Hello everyone. Please forgive me if this question has been answered before; I couldn't find it.

I'm trying to use the CM-140 manually, without Room EQ Wizard, by adding the correction values in the REW cal file and the standard C-weighting curve to my measurements. According to this post by member LPS:

"If you intend to use the CM-140 to record /analyse the sound externally, you will need to take the A or C weighting into account, plus the microphone response (this is what the "calibration files" are for).

This seems (to me) to indicate that I should add the two correction values together, so at 20Hz, for example, I would add 13.52 dB to the meter reading. However, in the Room EQ Wizard Help Index, Mic/Meter Settings section, it states:

"Select the C Weighted SPL Meter check box if you are using a C weighted SPL meter as the input to REW, measurements will then be corrected to remove the low and high frequency roll-offs of the C weighting characteristic. *If a cal file is loaded the correction will only be applied outside the frequency range covered by the cal file.*"

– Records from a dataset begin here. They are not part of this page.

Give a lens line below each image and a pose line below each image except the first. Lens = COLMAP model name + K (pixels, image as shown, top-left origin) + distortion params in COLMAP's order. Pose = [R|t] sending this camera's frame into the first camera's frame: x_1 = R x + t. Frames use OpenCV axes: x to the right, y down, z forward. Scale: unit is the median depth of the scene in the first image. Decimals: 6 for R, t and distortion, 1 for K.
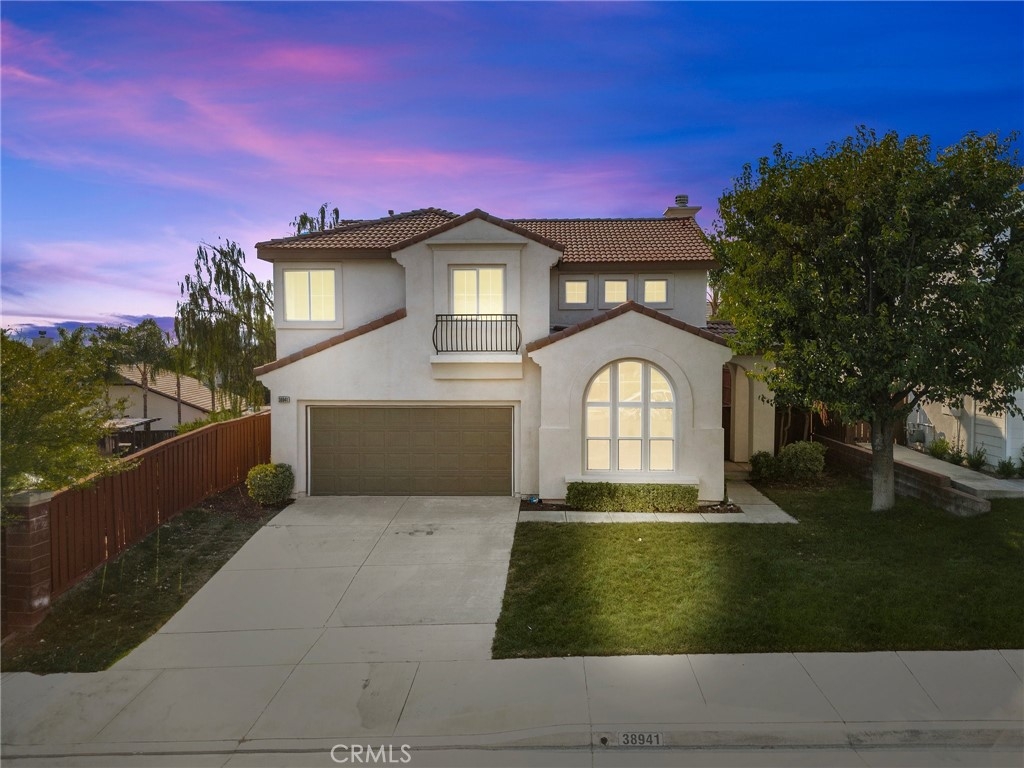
lens RADIAL K [[757.9, 0, 507.9], [0, 757.9, 382.5], [0, 0, 1]] dist [0.044743, -0.027152]
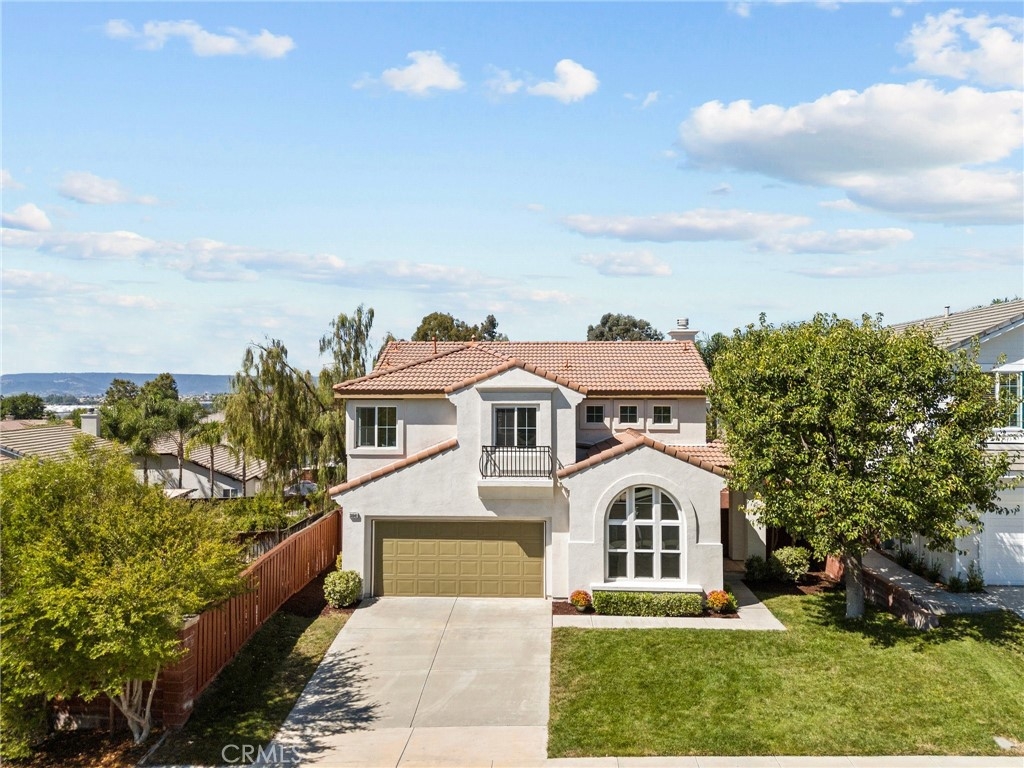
lens RADIAL K [[757.9, 0, 503.8], [0, 757.9, 386.2], [0, 0, 1]] dist [0.044743, -0.027152]
pose [[0.999993, 0.001337, -0.003501, -0.060324], [-0.001506, 0.998812, -0.048712, -0.137879], [0.003432, 0.048717, 0.998807, -0.225140]]
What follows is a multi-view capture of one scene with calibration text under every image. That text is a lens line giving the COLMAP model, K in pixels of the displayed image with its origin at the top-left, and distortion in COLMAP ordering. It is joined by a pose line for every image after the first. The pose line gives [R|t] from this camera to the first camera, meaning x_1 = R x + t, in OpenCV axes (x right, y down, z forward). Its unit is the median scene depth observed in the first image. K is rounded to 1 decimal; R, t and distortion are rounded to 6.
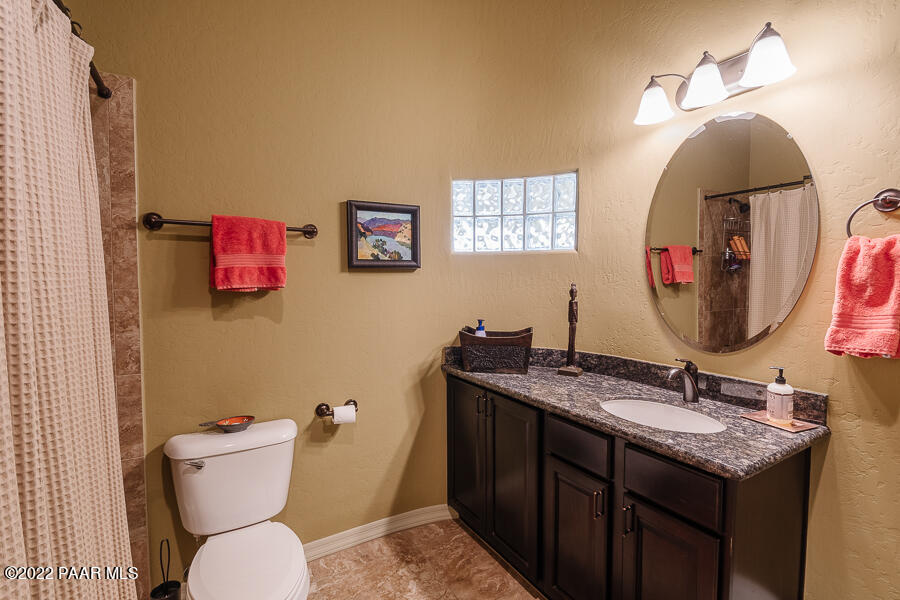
lens RADIAL K [[409.6, 0, 450.0], [0, 409.6, 300.0], [0, 0, 1]] dist [0.000152, 0.000480]
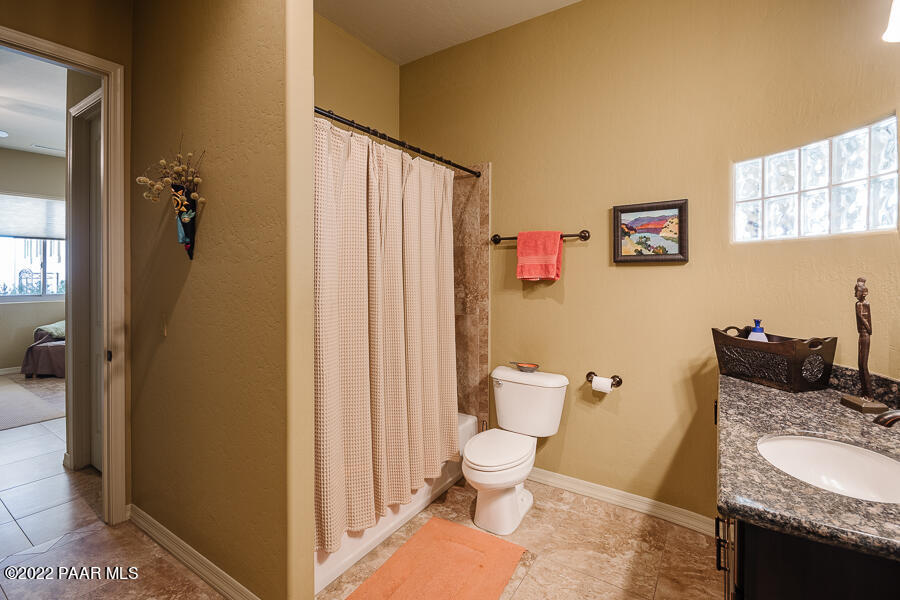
lens RADIAL K [[399.4, 0, 451.5], [0, 399.4, 276.1], [0, 0, 1]] dist [0.003046, 0.000074]
pose [[0.444627, 0.007278, -0.895686, 0.576202], [-0.046463, 0.998808, -0.014948, -0.000409], [0.894510, 0.048263, 0.444436, 0.062414]]
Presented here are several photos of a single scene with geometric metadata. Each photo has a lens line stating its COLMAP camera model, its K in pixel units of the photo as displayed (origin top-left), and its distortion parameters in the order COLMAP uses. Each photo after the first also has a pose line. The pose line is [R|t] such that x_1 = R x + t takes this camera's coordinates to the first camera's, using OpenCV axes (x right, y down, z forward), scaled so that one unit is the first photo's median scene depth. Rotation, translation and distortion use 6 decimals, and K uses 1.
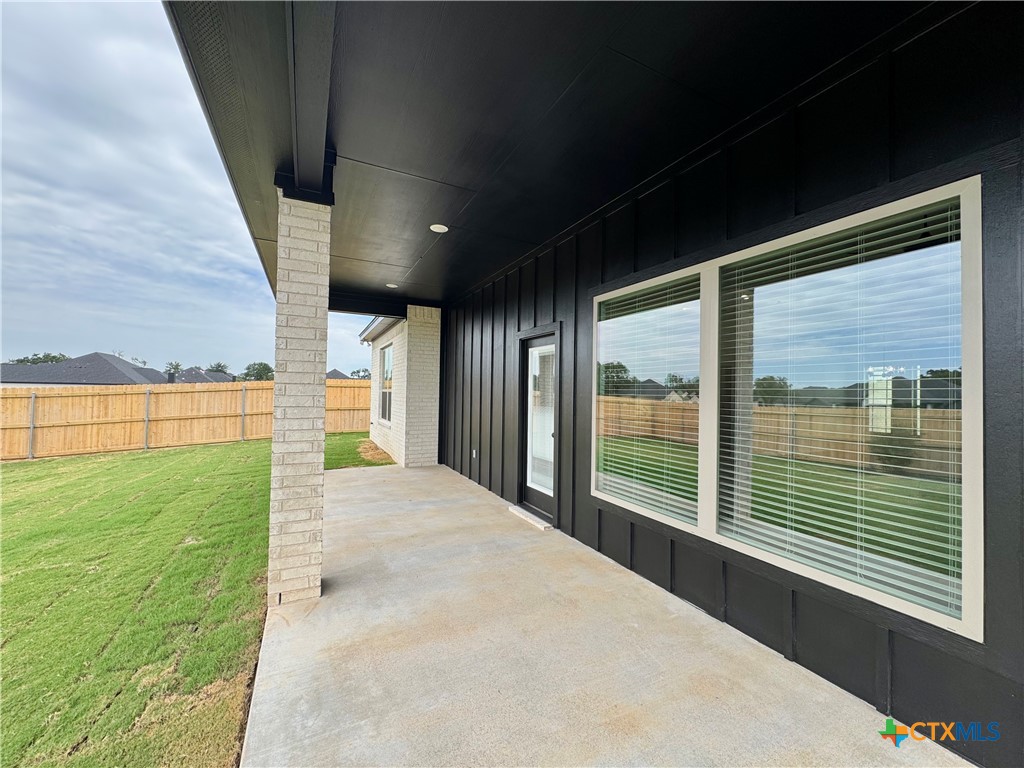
lens RADIAL K [[408.9, 0, 511.5], [0, 408.9, 387.1], [0, 0, 1]] dist [0.002155, 0.000307]
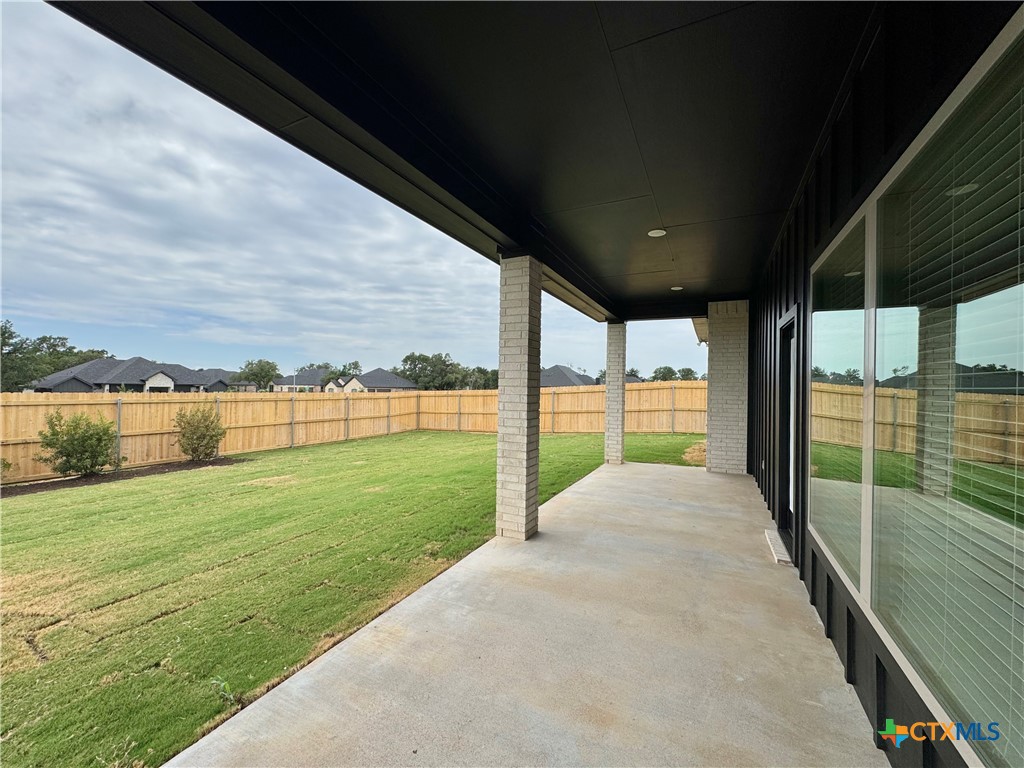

I'm confused by the statement in bold. The cal file seems to cover the entire audible frequency range, therefore I should not add C-weighing to the cal file. Should I add the two correction values together, resulting in a 13.52 dB correction at 20 Hz, or add only the 7.32 dB from the cal file? Thank you very much for your time.


----------



## Wayne A. Pflughaupt (Apr 13, 2006)

Welcome to the Forum, Bert!

Anything you see regarding the CM-140 meter and REW only applies for using the meter with the REW program. If you’re taking manual SPL measurements in your room using frequency-specific test tones, none of that applies. In that case, just add the dB value from the calibration file for the test tone that you’re taking a measurement of.

Regards,
Wayne


----------



## bertdw (Jul 6, 2010)

Thanks for the speedy reply, Wayne. I suspected something was wrong when my corrected measurements showed a rising response above 10kHz. They look better now. 

Also, thanks to those responsible for the cal files and the general help I've found at this site so far. I hope someday I'm able to return the favor.


----------